At Dick’s remote cabin in the woods, Ellen follows  Danny in a rowboat as he attempts to swim across the lake. He tires, then flounders. Ellen casually dons her sunglasses and stares at him, unhelping. Under a bright blue sky, in a beautiful natural setting, she watches him drown. It’s one of the most chilling sequences in movie history.

It gets worse. Ellen gets knocked up, thinking it will refocus Dick on her. Soon she finds out that she doesn’t want the child. Dick turns her father’s old laboratory into a children’s playroom, and Ellen freaks out. Ellen is terrified that Dick will love the baby more than he loves her. She stages a fall down the stairs, and voila! She loses the baby.

Eventually she confesses to Dick, who walks out on her. It gets worse. Ellen decides to kill herself and put the blame on Ruth (Jeanne Crain), her cousin, of whom of course she is jealous of because of her friendship with Dick. She successfully doses herself with poison, declaring to Dick on her deathbed, “I'll never let you go. Never, never, never.”

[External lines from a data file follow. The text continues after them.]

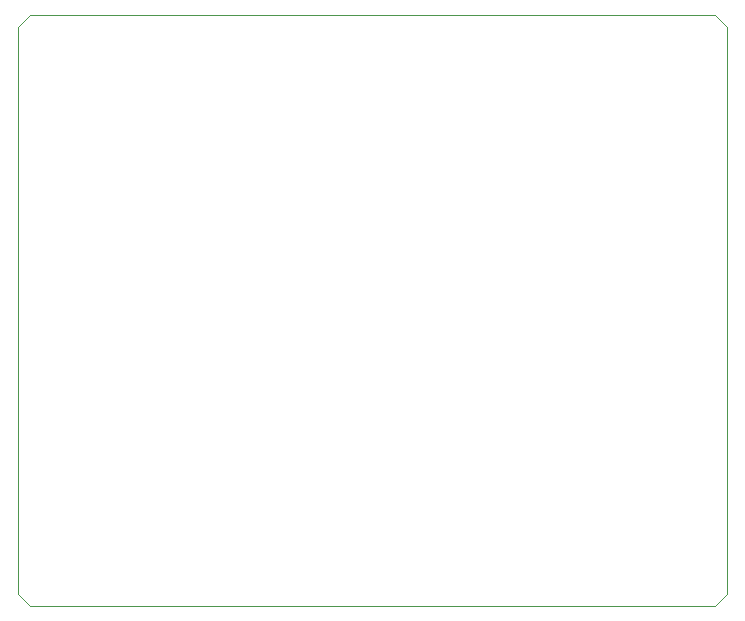
<source format=gbr>
%TF.GenerationSoftware,KiCad,Pcbnew,(6.0.6)*%
%TF.CreationDate,2022-08-12T20:52:17+02:00*%
%TF.ProjectId,breakbox_pcb,62726561-6b62-46f7-985f-7063622e6b69,rev?*%
%TF.SameCoordinates,Original*%
%TF.FileFunction,Profile,NP*%
%FSLAX46Y46*%
G04 Gerber Fmt 4.6, Leading zero omitted, Abs format (unit mm)*
G04 Created by KiCad (PCBNEW (6.0.6)) date 2022-08-12 20:52:17*
%MOMM*%
%LPD*%
G01*
G04 APERTURE LIST*
%TA.AperFunction,Profile*%
%ADD10C,0.100000*%
%TD*%
G04 APERTURE END LIST*
D10*
X51100000Y-100000000D02*
X50100000Y-99000000D01*
X50100000Y-99000000D02*
X50100000Y-51000000D01*
X109100000Y-50000000D02*
X110100000Y-51000000D01*
X109100000Y-100000000D02*
X51100000Y-100000000D01*
X50100000Y-51000000D02*
X51100000Y-50000000D01*
X110100000Y-51000000D02*
X110100000Y-99000000D01*
X51100000Y-50000000D02*
X109100000Y-50000000D01*
X110100000Y-99000000D02*
X109100000Y-100000000D01*
M02*

</source>
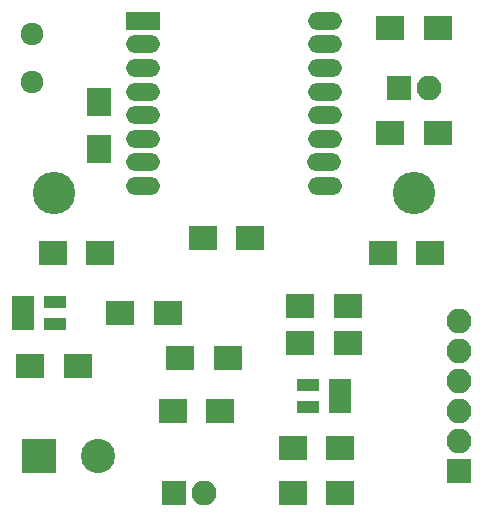
<source format=gbr>
G04 #@! TF.FileFunction,Soldermask,Top*
%FSLAX46Y46*%
G04 Gerber Fmt 4.6, Leading zero omitted, Abs format (unit mm)*
G04 Created by KiCad (PCBNEW 4.0.5) date 2017 May 09, Tuesday 22:40:34*
%MOMM*%
%LPD*%
G01*
G04 APERTURE LIST*
%ADD10C,0.100000*%
%ADD11R,2.900000X1.500000*%
%ADD12O,2.900000X1.500000*%
%ADD13C,1.924000*%
%ADD14R,2.400000X2.000000*%
%ADD15R,2.900000X2.900000*%
%ADD16C,2.900000*%
%ADD17R,2.100000X2.100000*%
%ADD18O,2.100000X2.100000*%
%ADD19R,2.400000X2.100000*%
%ADD20R,2.100000X2.400000*%
%ADD21R,1.960000X1.050000*%
%ADD22C,3.600000*%
G04 APERTURE END LIST*
D10*
D11*
X166940000Y-85725000D03*
D12*
X166940000Y-87725000D03*
X166940000Y-89725000D03*
X166940000Y-91725000D03*
X166940000Y-93725000D03*
X166940000Y-95725000D03*
X166940000Y-97725000D03*
X166940000Y-99725000D03*
X182340000Y-99725000D03*
X182240000Y-97725000D03*
X182340000Y-95725000D03*
X182340000Y-93725000D03*
X182340000Y-91725000D03*
X182340000Y-89725000D03*
X182340000Y-87725000D03*
X182340000Y-85725000D03*
D13*
X157480000Y-86868000D03*
X157480000Y-90932000D03*
D14*
X170085000Y-114300000D03*
X174085000Y-114300000D03*
X163290000Y-105410000D03*
X159290000Y-105410000D03*
D15*
X158115000Y-122555000D03*
D16*
X163115000Y-122555000D03*
D17*
X169545000Y-125730000D03*
D18*
X172085000Y-125730000D03*
D17*
X193675000Y-123825000D03*
D18*
X193675000Y-121285000D03*
X193675000Y-118745000D03*
X193675000Y-116205000D03*
X193675000Y-113665000D03*
X193675000Y-111125000D03*
D19*
X173450000Y-118745000D03*
X169450000Y-118745000D03*
X157385000Y-114935000D03*
X161385000Y-114935000D03*
D20*
X163195000Y-92615000D03*
X163195000Y-96615000D03*
D19*
X169005000Y-110490000D03*
X165005000Y-110490000D03*
X187865000Y-95250000D03*
X191865000Y-95250000D03*
X191230000Y-105410000D03*
X187230000Y-105410000D03*
X191865000Y-86360000D03*
X187865000Y-86360000D03*
D21*
X156765000Y-109540000D03*
X156765000Y-110490000D03*
X156765000Y-111440000D03*
X159465000Y-111440000D03*
X159465000Y-109540000D03*
X183595000Y-118425000D03*
X183595000Y-117475000D03*
X183595000Y-116525000D03*
X180895000Y-116525000D03*
X180895000Y-118425000D03*
D14*
X180245000Y-113030000D03*
X184245000Y-113030000D03*
X183610000Y-125730000D03*
X179610000Y-125730000D03*
X175990000Y-104140000D03*
X171990000Y-104140000D03*
X180245000Y-109855000D03*
X184245000Y-109855000D03*
X183610000Y-121920000D03*
X179610000Y-121920000D03*
D17*
X188595000Y-91440000D03*
D18*
X191135000Y-91440000D03*
D22*
X159385000Y-100330000D03*
X189865000Y-100330000D03*
M02*

</source>
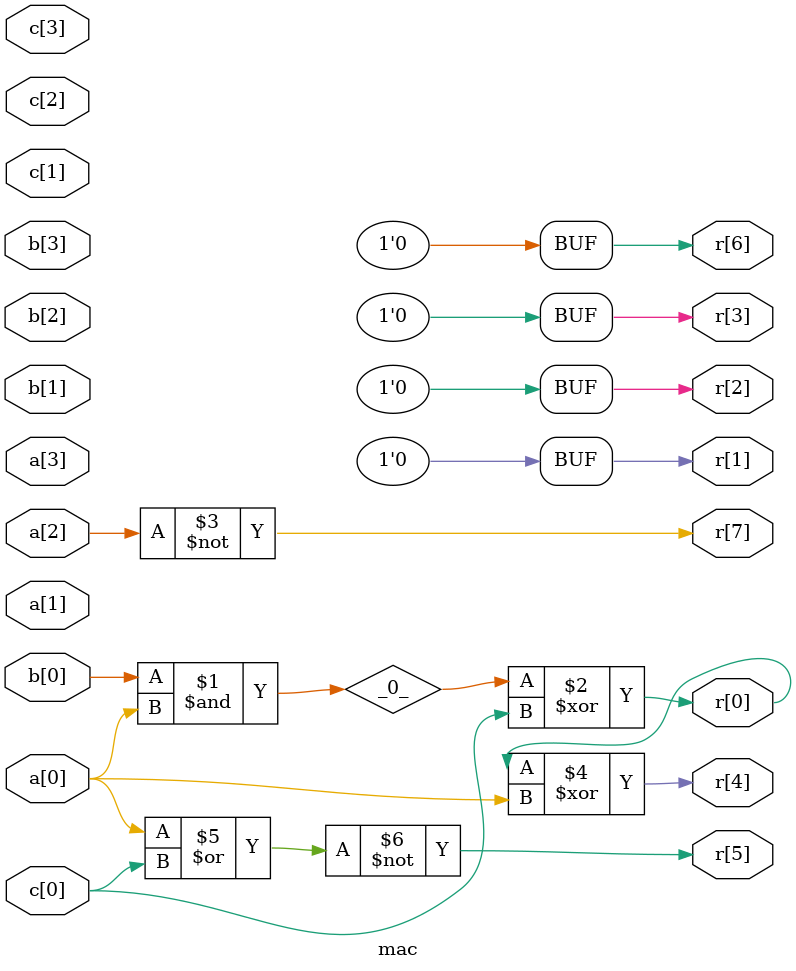
<source format=v>
/* Generated by Yosys 0.18+29 (git sha1 b2408df31, gcc 10.3.0-1ubuntu1~20.04 -fPIC -Os) */

module mac(\a[0] , \a[1] , \a[2] , \a[3] , \b[0] , \b[1] , \b[2] , \b[3] , \c[0] , \c[1] , \c[2] , \c[3] , \r[0] , \r[1] , \r[2] , \r[3] , \r[4] , \r[5] , \r[6] , \r[7] );
  wire _0_;
  input \a[0] ;
  wire \a[0] ;
  input \a[1] ;
  wire \a[1] ;
  input \a[2] ;
  wire \a[2] ;
  input \a[3] ;
  wire \a[3] ;
  input \b[0] ;
  wire \b[0] ;
  input \b[1] ;
  wire \b[1] ;
  input \b[2] ;
  wire \b[2] ;
  input \b[3] ;
  wire \b[3] ;
  input \c[0] ;
  wire \c[0] ;
  input \c[1] ;
  wire \c[1] ;
  input \c[2] ;
  wire \c[2] ;
  input \c[3] ;
  wire \c[3] ;
  output \r[0] ;
  wire \r[0] ;
  output \r[1] ;
  wire \r[1] ;
  output \r[2] ;
  wire \r[2] ;
  output \r[3] ;
  wire \r[3] ;
  output \r[4] ;
  wire \r[4] ;
  output \r[5] ;
  wire \r[5] ;
  output \r[6] ;
  wire \r[6] ;
  output \r[7] ;
  wire \r[7] ;
  assign _0_ = \b[0]  & \a[0] ;
  assign \r[0]  = _0_ ^ \c[0] ;
  assign \r[7]  = ~\a[2] ;
  assign \r[4]  = \r[0]  ^ \a[0] ;
  assign \r[5]  = ~(\a[0]  | \c[0] );
  assign \r[1]  = 1'h0;
  assign \r[2]  = 1'h0;
  assign \r[3]  = 1'h0;
  assign \r[6]  = 1'h0;
endmodule

</source>
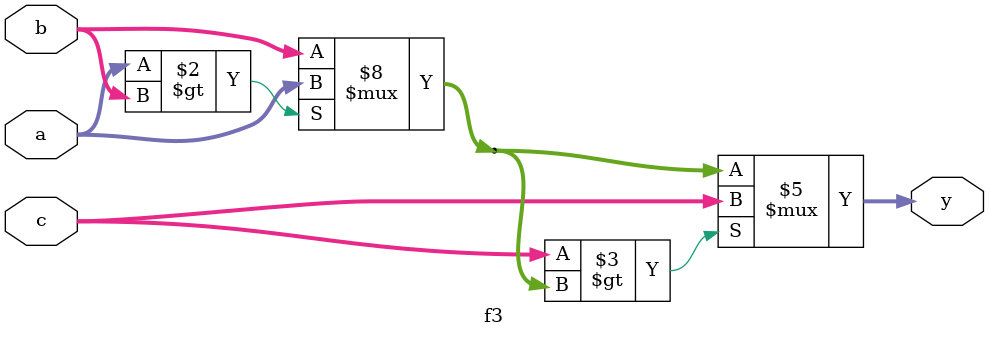
<source format=sv>
`timescale 1ns / 1ps


module f3(
input logic [7:0] a, b, c,
    output logic [7:0] y
);

always_comb begin
    if (a > b) y = a;
    else y = b;
    if (c > y) y = c;
end

endmodule: f3



</source>
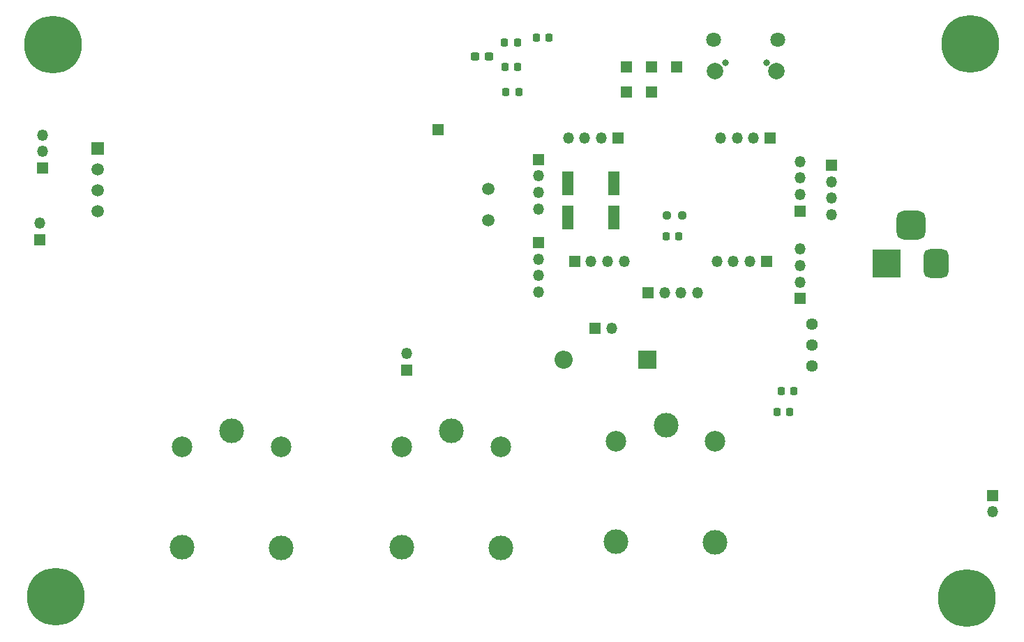
<source format=gbr>
%TF.GenerationSoftware,KiCad,Pcbnew,8.0.4*%
%TF.CreationDate,2024-09-29T16:10:45+07:00*%
%TF.ProjectId,Schematic_editted,53636865-6d61-4746-9963-5f6564697474,rev?*%
%TF.SameCoordinates,Original*%
%TF.FileFunction,Soldermask,Bot*%
%TF.FilePolarity,Negative*%
%FSLAX46Y46*%
G04 Gerber Fmt 4.6, Leading zero omitted, Abs format (unit mm)*
G04 Created by KiCad (PCBNEW 8.0.4) date 2024-09-29 16:10:45*
%MOMM*%
%LPD*%
G01*
G04 APERTURE LIST*
G04 Aperture macros list*
%AMRoundRect*
0 Rectangle with rounded corners*
0 $1 Rounding radius*
0 $2 $3 $4 $5 $6 $7 $8 $9 X,Y pos of 4 corners*
0 Add a 4 corners polygon primitive as box body*
4,1,4,$2,$3,$4,$5,$6,$7,$8,$9,$2,$3,0*
0 Add four circle primitives for the rounded corners*
1,1,$1+$1,$2,$3*
1,1,$1+$1,$4,$5*
1,1,$1+$1,$6,$7*
1,1,$1+$1,$8,$9*
0 Add four rect primitives between the rounded corners*
20,1,$1+$1,$2,$3,$4,$5,0*
20,1,$1+$1,$4,$5,$6,$7,0*
20,1,$1+$1,$6,$7,$8,$9,0*
20,1,$1+$1,$8,$9,$2,$3,0*%
G04 Aperture macros list end*
%ADD10R,1.350000X1.350000*%
%ADD11O,1.350000X1.350000*%
%ADD12R,1.500000X1.500000*%
%ADD13C,1.500000*%
%ADD14C,0.800000*%
%ADD15C,1.800000*%
%ADD16C,2.000000*%
%ADD17R,2.200000X2.200000*%
%ADD18O,2.200000X2.200000*%
%ADD19C,2.500000*%
%ADD20C,3.000000*%
%ADD21RoundRect,0.225000X-0.225000X-0.250000X0.225000X-0.250000X0.225000X0.250000X-0.225000X0.250000X0*%
%ADD22C,7.000000*%
%ADD23C,1.440000*%
%ADD24RoundRect,0.237500X0.250000X0.237500X-0.250000X0.237500X-0.250000X-0.237500X0.250000X-0.237500X0*%
%ADD25RoundRect,0.875000X0.875000X0.875000X-0.875000X0.875000X-0.875000X-0.875000X0.875000X-0.875000X0*%
%ADD26RoundRect,0.750000X0.750000X1.000000X-0.750000X1.000000X-0.750000X-1.000000X0.750000X-1.000000X0*%
%ADD27R,3.500000X3.500000*%
%ADD28RoundRect,0.225000X0.225000X0.250000X-0.225000X0.250000X-0.225000X-0.250000X0.225000X-0.250000X0*%
%ADD29RoundRect,0.237500X0.300000X0.237500X-0.300000X0.237500X-0.300000X-0.237500X0.300000X-0.237500X0*%
%ADD30R,1.430000X2.850000*%
G04 APERTURE END LIST*
D10*
%TO.C,J26*%
X158812000Y-102366000D03*
D11*
X160812000Y-102366000D03*
X162812000Y-102366000D03*
X164812000Y-102366000D03*
%TD*%
D10*
%TO.C,J24*%
X145540000Y-96318000D03*
D11*
X145540000Y-98318000D03*
X145540000Y-100318000D03*
X145540000Y-102318000D03*
%TD*%
D12*
%TO.C,U9*%
X92051900Y-84897000D03*
D13*
X92051900Y-87437000D03*
X92051900Y-89977000D03*
X92051900Y-92517000D03*
%TD*%
D14*
%TO.C,J13*%
X173191000Y-74460000D03*
X168191000Y-74460000D03*
D15*
X174566000Y-71710000D03*
D16*
X174416000Y-75510000D03*
X166966000Y-75510000D03*
D15*
X166816000Y-71710000D03*
%TD*%
D10*
%TO.C,J23*%
X145540000Y-86206000D03*
D11*
X145540000Y-88206000D03*
X145540000Y-90206000D03*
X145540000Y-92206000D03*
%TD*%
D10*
%TO.C,J21*%
X173638000Y-83570000D03*
D11*
X171638000Y-83570000D03*
X169638000Y-83570000D03*
X167638000Y-83570000D03*
%TD*%
D10*
%TO.C,J31*%
X133350000Y-82550000D03*
%TD*%
%TO.C,J12*%
X159256000Y-74934000D03*
%TD*%
D11*
%TO.C,J28*%
X177290000Y-86460000D03*
X177290000Y-88460000D03*
X177290000Y-90460000D03*
D10*
X177290000Y-92460000D03*
%TD*%
%TO.C,J39*%
X129540000Y-111760000D03*
D11*
X129540000Y-109760000D03*
%TD*%
D10*
%TO.C,J14*%
X156208000Y-77982000D03*
%TD*%
D17*
%TO.C,D18*%
X158750000Y-110490000D03*
D18*
X148590000Y-110490000D03*
%TD*%
D10*
%TO.C,J16*%
X181100000Y-86904000D03*
D11*
X181100000Y-88904000D03*
X181100000Y-90904000D03*
X181100000Y-92904000D03*
%TD*%
D10*
%TO.C,J15*%
X156208000Y-74934000D03*
%TD*%
%TO.C,J17*%
X152400000Y-106680000D03*
D11*
X154400000Y-106680000D03*
%TD*%
D19*
%TO.C,K3*%
X166940000Y-120450000D03*
D20*
X166990000Y-132700000D03*
X154940000Y-132650000D03*
D19*
X154940000Y-120450000D03*
D20*
X160990000Y-118500000D03*
%TD*%
D13*
%TO.C,Y1*%
X139444000Y-89798000D03*
X139444000Y-93598000D03*
%TD*%
D10*
%TO.C,J25*%
X149906000Y-98556000D03*
D11*
X151906000Y-98556000D03*
X153906000Y-98556000D03*
X155906000Y-98556000D03*
%TD*%
D21*
%TO.C,105\u002C1*%
X162571000Y-95508000D03*
X161021000Y-95508000D03*
%TD*%
D10*
%TO.C,J1*%
X84990700Y-95930000D03*
D11*
X84990700Y-93930000D03*
%TD*%
D10*
%TO.C,J22*%
X155144000Y-83570000D03*
D11*
X153144000Y-83570000D03*
X151144000Y-83570000D03*
X149144000Y-83570000D03*
%TD*%
D22*
%TO.C,H7*%
X86624874Y-72254474D03*
%TD*%
D10*
%TO.C,J3*%
X85295500Y-87233800D03*
D11*
X85295500Y-85233800D03*
X85295500Y-83233800D03*
%TD*%
D10*
%TO.C,J20*%
X177290000Y-103096000D03*
D11*
X177290000Y-101096000D03*
X177290000Y-99096000D03*
X177290000Y-97096000D03*
%TD*%
D22*
%TO.C,H6*%
X197546674Y-139462874D03*
%TD*%
D10*
%TO.C,J30*%
X162304000Y-74934000D03*
%TD*%
%TO.C,J11*%
X200660000Y-127000000D03*
D11*
X200660000Y-129000000D03*
%TD*%
D23*
%TO.C,RV4*%
X178723063Y-106203763D03*
X178723063Y-108743763D03*
X178723063Y-111283763D03*
%TD*%
D10*
%TO.C,J27*%
X173178000Y-98556000D03*
D11*
X171178000Y-98556000D03*
X169178000Y-98556000D03*
X167178000Y-98556000D03*
%TD*%
D22*
%TO.C,H8*%
X197978474Y-72178274D03*
%TD*%
D24*
%TO.C,R3\u002C2*%
X162962500Y-92968000D03*
X161137500Y-92968000D03*
%TD*%
D22*
%TO.C,H5*%
X86955074Y-139335874D03*
%TD*%
D25*
%TO.C,J37*%
X190758237Y-94161737D03*
D26*
X193758237Y-98861737D03*
D27*
X187758237Y-98861737D03*
%TD*%
D19*
%TO.C,K1*%
X114250000Y-121100000D03*
D20*
X114300000Y-133350000D03*
X102250000Y-133300000D03*
D19*
X102250000Y-121100000D03*
D20*
X108300000Y-119150000D03*
%TD*%
D10*
%TO.C,J29*%
X159256000Y-77982000D03*
%TD*%
D20*
%TO.C,K2*%
X134970000Y-119150000D03*
D19*
X128920000Y-121100000D03*
D20*
X128920000Y-133300000D03*
X140970000Y-133350000D03*
D19*
X140920000Y-121100000D03*
%TD*%
D21*
%TO.C,C35*%
X176035000Y-116840000D03*
X174485000Y-116840000D03*
%TD*%
D28*
%TO.C,104\u002C2*%
X143140000Y-78007400D03*
X141590000Y-78007400D03*
%TD*%
%TO.C,C9*%
X143013000Y-74934000D03*
X141463000Y-74934000D03*
%TD*%
%TO.C,C2*%
X142962200Y-72013000D03*
X141412200Y-72013000D03*
%TD*%
D21*
%TO.C,C1*%
X145273000Y-71378000D03*
X146823000Y-71378000D03*
%TD*%
D29*
%TO.C,104\u002C4*%
X139531500Y-73722250D03*
X137806500Y-73722250D03*
%TD*%
D21*
%TO.C,C34*%
X176530000Y-114300000D03*
X174980000Y-114300000D03*
%TD*%
D30*
%TO.C,Y2*%
X149054000Y-89115000D03*
X154684000Y-89115000D03*
X154684000Y-93265000D03*
X149054000Y-93265000D03*
%TD*%
M02*

</source>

And on it goes. She plants incriminating evidence with her former boyfriend Quinton, who is now the D.A. Ruth goes on trial for her murder, and she and Dick are badgered without let or hinder by Price in a series of courtroom scenes that read more as lacerating exercises of the conscience than they do testimony in a murder trial. As can only happen in movies, the two realize that they love each other. On the witness stand.

Ruth is acquitted, but Dick gets two years as an accomplice in Danny’s death (!). Dick’s lawyer rounds out the tale as Dick comes home, and sails away in a canoe to reunite with Ruth. Lesson learned.

By the end of the film, the viewer feels completely beaten up. How could someone be so evil? Tierney’s Ellen is a model of monstrosity, quietly wreaking havoc wherever she goes. Her suicide is reminiscent of Madame Bovary’s, another terminally unhappy and destructive character. Like her, Ellen just loved too much.